By Jude Titus
Kenya has received a reprieve after the World Anti-Doping Agency [WADA] extended the deadline to May 2 to legislate on the anti-doping bill so as to bring its program in line with the global code.
Kenya missed the April 5 deadline and WADA has threatened that its review committee will declare the country non-compliant if it does not meet the May 2 extension.
WADA indicates that on Tuesday an independent compliance review committee met and agreed that Kenya’s anti-doping program was still not in compliance with the global code.
‘‘Unless Kenya passes the doping legislation and formally adopts regulations for its new national anti-doping body by next month, the committee will ask WADA’s board to declare it non-compliant.
The Anti-Doping Agency of Kenya [ADAK] received the good news and promised to ensure that Kenya will be on the same page with WADA come May 2nd.
‘‘We have been given a one-month extension by WADA. We are proceeding to Mombasa to consult with the Parliamentary Committee on Labour and Sports so that when the new anti-doping bill comes for a second reading, we will be on the same page,’’ indicated ADAK.
David Rudisha, the current Olympic champion and world record holder in the 800 meters had earlier expressed his fears that Kenyan athlete’s hard work in preparing for this year’s Olympics will go to waste if Kenya is banned by WADA.
‘‘We [athletes] are training hard and it is a pity if all this will go down the drain if Kenya is banned from the sport, said Rudisha.
He also blamed the Kenyan Government for not taking the matter seriously by passing the anti-doping bill in Parliament to meet the deadline.
‘‘We were given enough time to do all these things.

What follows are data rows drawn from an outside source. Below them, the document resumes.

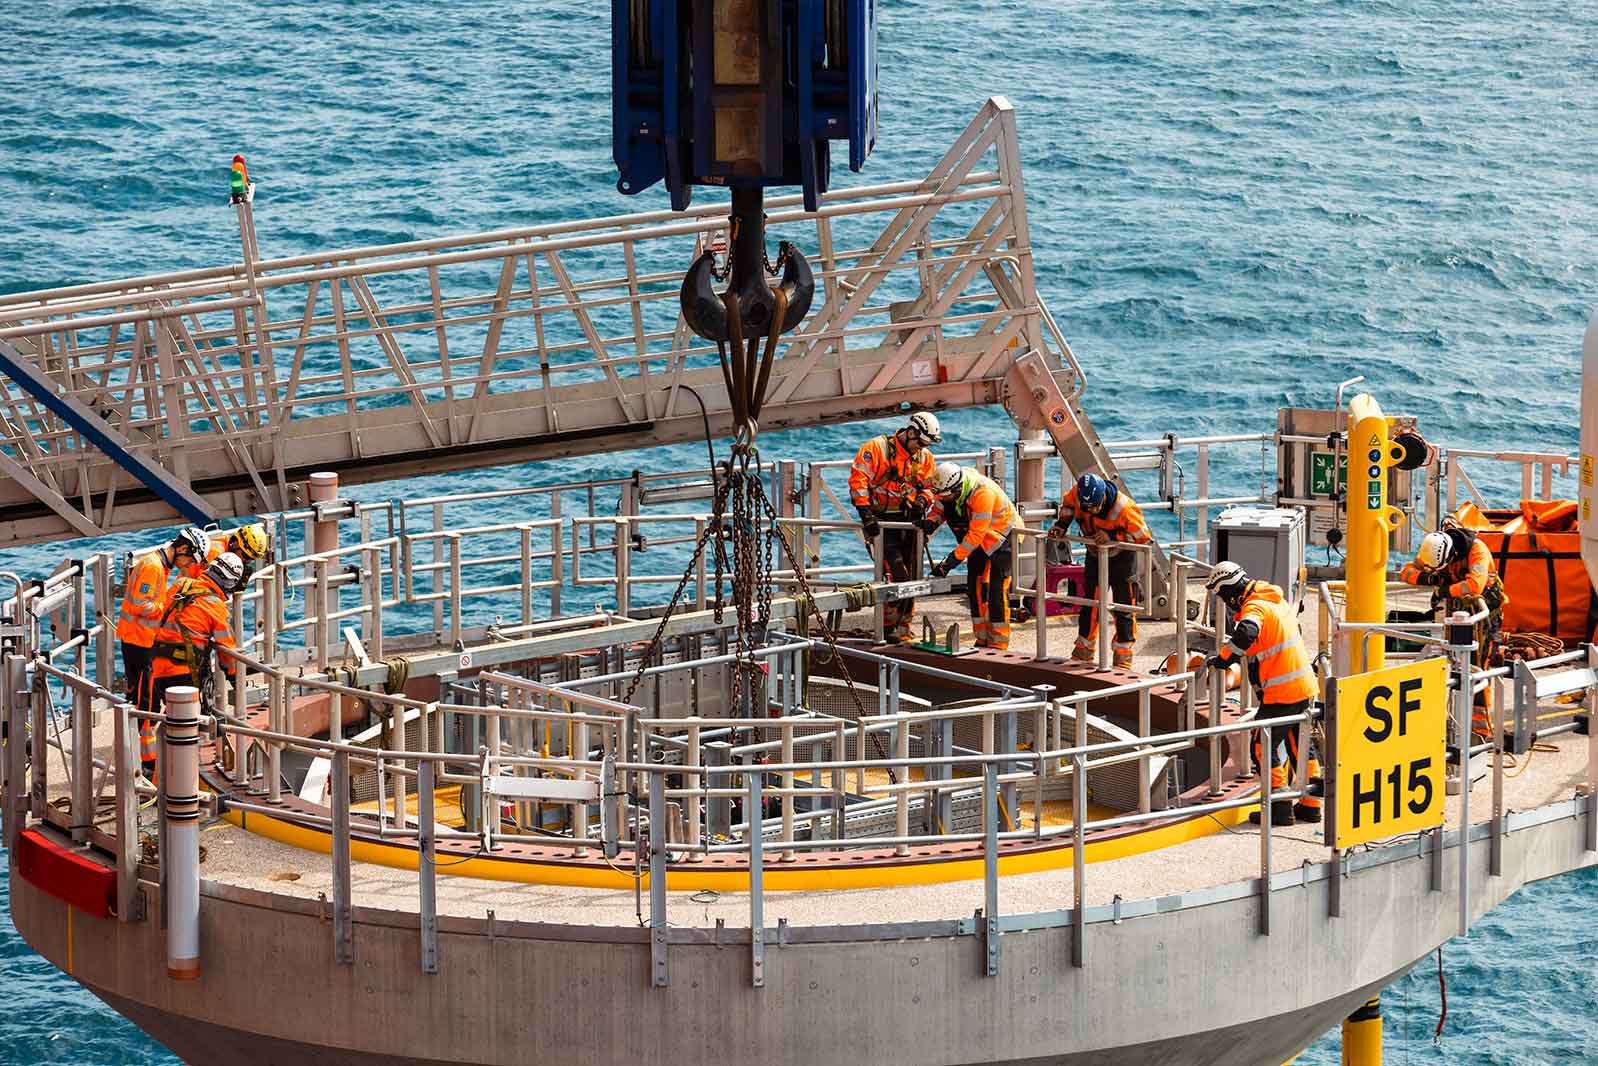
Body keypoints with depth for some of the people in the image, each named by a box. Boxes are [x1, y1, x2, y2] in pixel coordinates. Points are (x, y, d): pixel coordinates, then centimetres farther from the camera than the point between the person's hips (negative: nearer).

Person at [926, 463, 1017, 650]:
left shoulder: (983, 493, -35)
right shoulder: (948, 488, -14)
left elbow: (975, 534, -34)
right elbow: (938, 508, 0)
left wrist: (952, 561, -34)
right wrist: (931, 521, -25)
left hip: (1002, 536, -8)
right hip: (980, 542, 8)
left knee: (996, 589, -12)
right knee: (975, 587, 5)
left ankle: (998, 643, -7)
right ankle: (983, 639, 14)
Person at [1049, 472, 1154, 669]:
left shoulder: (1124, 507, -35)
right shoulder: (1078, 492, -21)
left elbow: (1143, 537, -28)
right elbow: (1068, 504, 5)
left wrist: (1112, 537, -37)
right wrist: (1061, 524, -10)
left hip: (1122, 558, -4)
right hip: (1095, 555, 4)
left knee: (1123, 607, -1)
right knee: (1090, 603, 9)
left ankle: (1123, 657, 7)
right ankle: (1083, 651, 21)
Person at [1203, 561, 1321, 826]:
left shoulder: (1254, 608, -16)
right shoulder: (1277, 600, 12)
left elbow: (1246, 633, -38)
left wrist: (1223, 658, -25)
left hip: (1281, 692, -9)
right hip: (1305, 685, 9)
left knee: (1263, 747, 0)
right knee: (1299, 744, 18)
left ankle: (1280, 806, 1)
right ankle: (1310, 805, 23)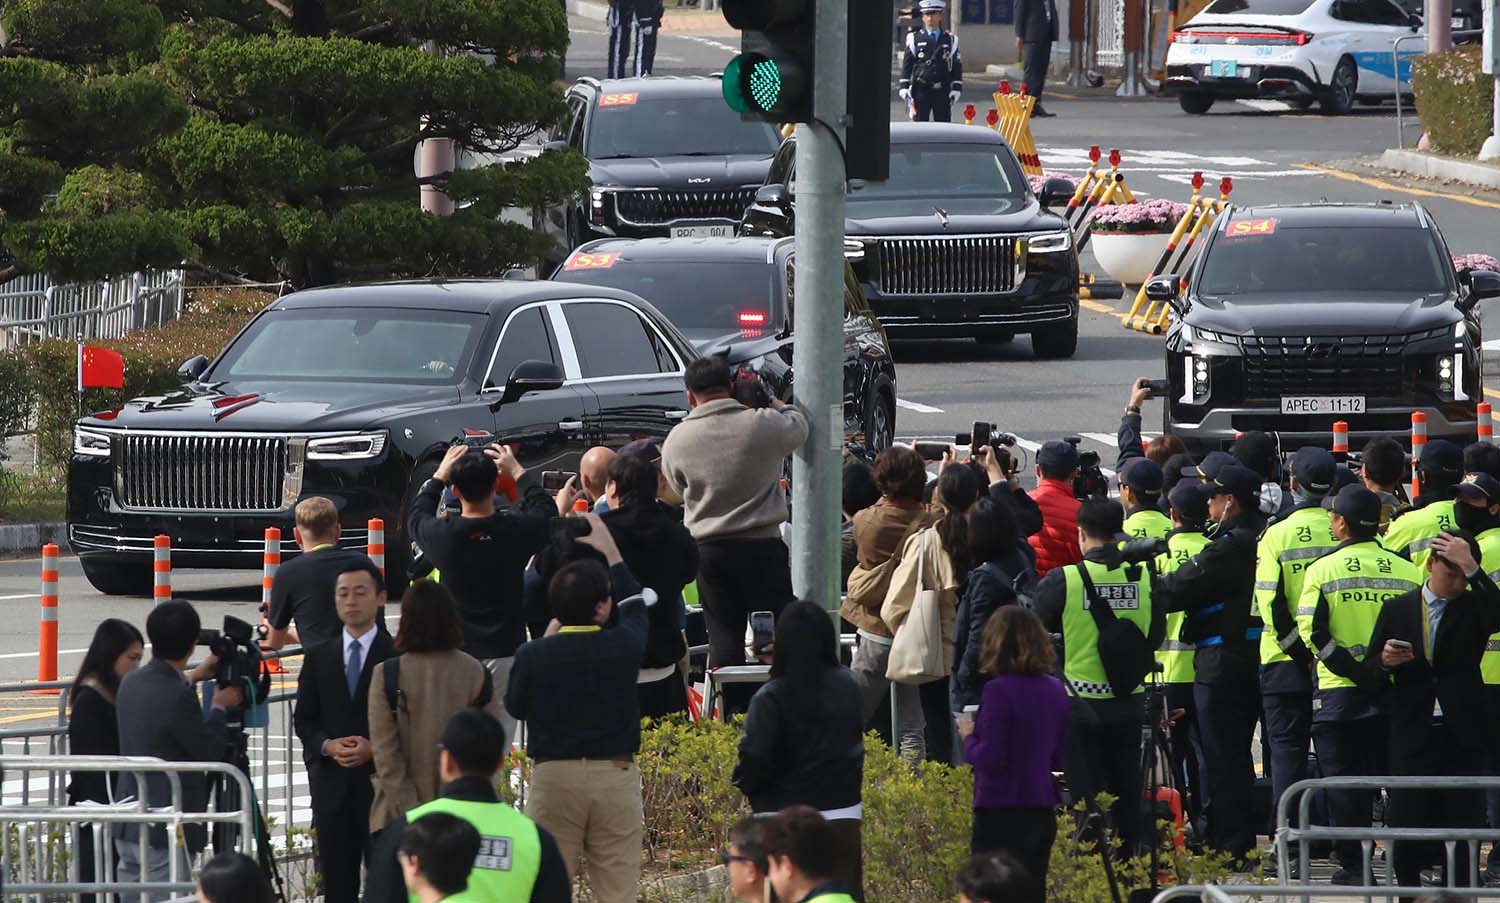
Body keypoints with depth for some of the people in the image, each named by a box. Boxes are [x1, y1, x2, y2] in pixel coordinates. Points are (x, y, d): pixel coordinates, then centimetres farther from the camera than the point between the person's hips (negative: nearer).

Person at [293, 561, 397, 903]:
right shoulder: (318, 657, 12)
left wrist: (375, 748, -15)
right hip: (332, 785, 3)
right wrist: (327, 746, -8)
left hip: (382, 785, -3)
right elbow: (303, 721, 11)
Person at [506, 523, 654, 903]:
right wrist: (609, 548, 31)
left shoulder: (533, 655, -8)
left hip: (554, 776, 0)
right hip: (616, 774, 0)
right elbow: (636, 604, 18)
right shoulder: (623, 647, -5)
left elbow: (515, 706, 11)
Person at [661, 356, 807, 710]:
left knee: (724, 638, 7)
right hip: (762, 546, -2)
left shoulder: (677, 440, -4)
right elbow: (798, 428, 12)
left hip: (709, 549, 2)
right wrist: (780, 405, 33)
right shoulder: (763, 425, -10)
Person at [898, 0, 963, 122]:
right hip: (921, 89, -1)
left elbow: (956, 66, 10)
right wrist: (904, 87, -4)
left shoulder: (950, 40, 10)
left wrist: (956, 89, 2)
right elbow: (907, 64, 4)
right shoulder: (915, 39, 6)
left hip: (943, 91, 1)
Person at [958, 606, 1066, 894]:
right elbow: (1060, 759, 12)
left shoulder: (999, 691, -16)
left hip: (1001, 810, -7)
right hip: (1042, 809, 7)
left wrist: (969, 737, 0)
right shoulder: (1055, 691, 5)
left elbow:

I don’t understand why these people are not treating the matter with a lot of seriousness. It’s really unfortunate because the ball was thrown to the Government and the Sports Ministry,’’ reiterated Rudisha.
In February this year, Kenya missed another deadline to prove to WADA that it is ready to curb cheating in sports particularly in athletics. Kenya did not provide the assurances that WADA needed and was placed on a ‘watch-list’ of countries at risk of breaching the agency’s code of conduct.
‘‘While some progress has been made with the Anti-doping Agency of Kenya [ADAK], there is still a lot of work that must be done. This is now a matter for our independent compliance process,’’ read a statement from WADA.
The World Anti-Doping Agency is a foundation that was formed through a collective initiative that was headed by the International Olympic Committee [IOC] on November 10, 1999 to promote, coordinate and monitor the fight against use of drugs in the sports industry.